Well I'm guessing the problem with the favorites list may be based on the system taking a lot of time updating the Large logos icons in the favorites editing screen.

I'd go back in and see if I can get past the History channel, but to be honest I'm probably better off just waiting until tomorrow morning.


----------



## Stewart Vernon (Jan 7, 2005)

I'm with you there... based on your and others' experiences immediately after install... I'd hold off on the grand tour of the features until tomorrow when hopefully all will be more settled.


----------



## cypherx (Aug 27, 2010)

Can't they update it over the high speed internet connection using Ethernet? I would imagine that would be faster than waiting for streaming data on a satellite transponder. Especially if you have 10+ Mbps cable or fiber connection.


----------



## 356B (Oct 11, 2008)

cypherx said:


> Can't they update it over the high speed internet connection using Ethernet? I would imagine that would be faster than waiting for streaming data on a satellite transponder. Especially if you have 10+ Mbps cable or fiber connection.

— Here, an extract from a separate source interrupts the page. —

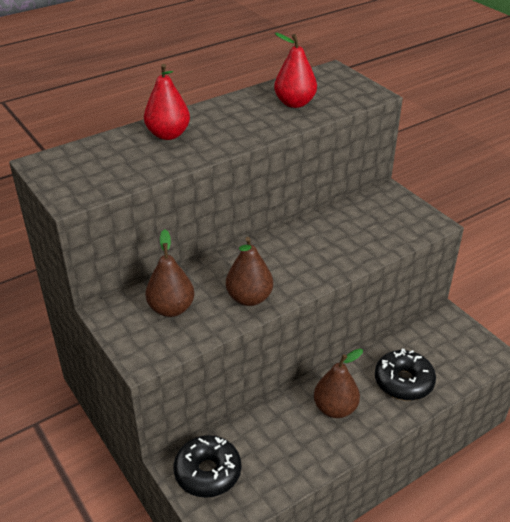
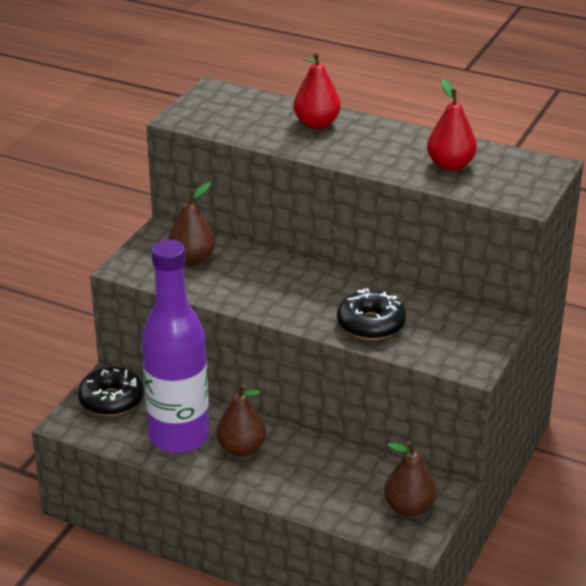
camera: 60 degrees right, 5 degrees down
(249, 298) = (242, 293): brown pear -> brown pear (409, 508)
(293, 443) = (179, 436): none -> purple bottle
(403, 382) = (315, 483): black donut -> black donut (371, 324)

Obviously not........:alterhase or they (dishTV) have chosen for whatever reason not to. :new_smili
Best of luck :icon_band and :welcome_s


----------



## cloudy (Aug 15, 2010)

My 922 was pretty much running fine about 40 hours after installation.


----------



## Stewart Vernon (Jan 7, 2005)

cypherx said:


> Can't they update it over the high speed internet connection using Ethernet? I would imagine that would be faster than waiting for streaming data on a satellite transponder. Especially if you have 10+ Mbps cable or fiber connection.


One would think... but then people on metered internet might complain that their bandwidth was being used for things they didn't order... and then Dish would have to provide ways to turn off those graphical features for people who didn't want to pay the internet fees.


----------